For more than 13 months, he was the guy who was occasionally seen but never heard. When he was on the ice as a member of the Colorado Avalanche organization, his jersey color was blood orange, not burgundy red. When it was time for dudes to start hitting each other, even in the mild standards of a team practice, he had to go off to a corner.

Let history record that on Wednesday, June 26, 2019, Conor Timmins was a full participant again with the Avs. No more stinkin’ pumpkin jersey. No more training wheels while everyone else could ride the 10-speed with (“look ma”) no hands. No more feeling like the kid who every parent warns “don’t shake his hands, he’s sick” at the birthday party.

Conor Timmins was on the ice today, hitting guys and diving on the ice to block shots or sweep loose pucks away. He was a player, not a bystander. Finally. It only took nearly 14 months.

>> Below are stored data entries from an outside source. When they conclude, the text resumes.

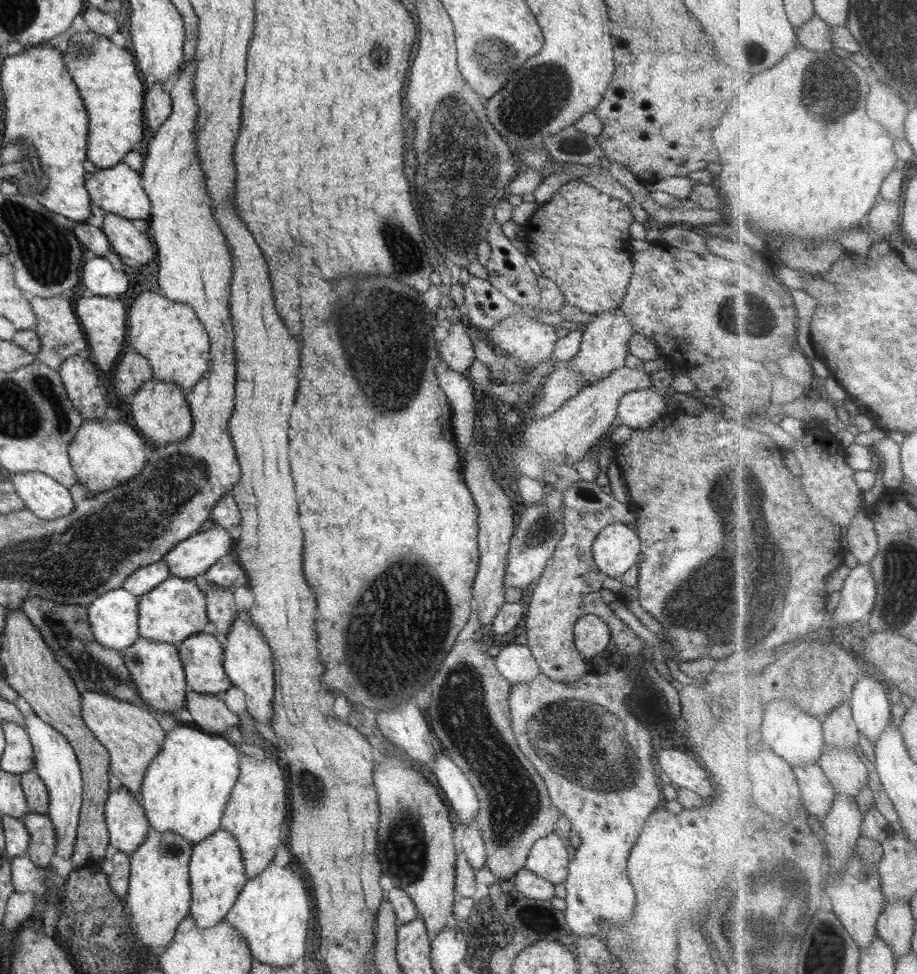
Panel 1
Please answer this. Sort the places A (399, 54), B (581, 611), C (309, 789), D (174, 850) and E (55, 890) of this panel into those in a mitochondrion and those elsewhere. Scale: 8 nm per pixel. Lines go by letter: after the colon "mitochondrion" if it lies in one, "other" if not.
A: other
B: other
C: mitochondrion
D: other
E: other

“Things are progressing well.”

Those were Timmins’ first official words to the media today, after sustaining a concussion on May 11, 2018, in an Ontario Hockey League Finals playoff game – Game 5 – for the Sault Ste. Marie Greyhounds, off a hit from Riley Stillman – son of former NHLer and opposing coach in the series, Cory Stillman of the Hamilton Bulldogs. The hit came late in the first period in a series tied 2-2.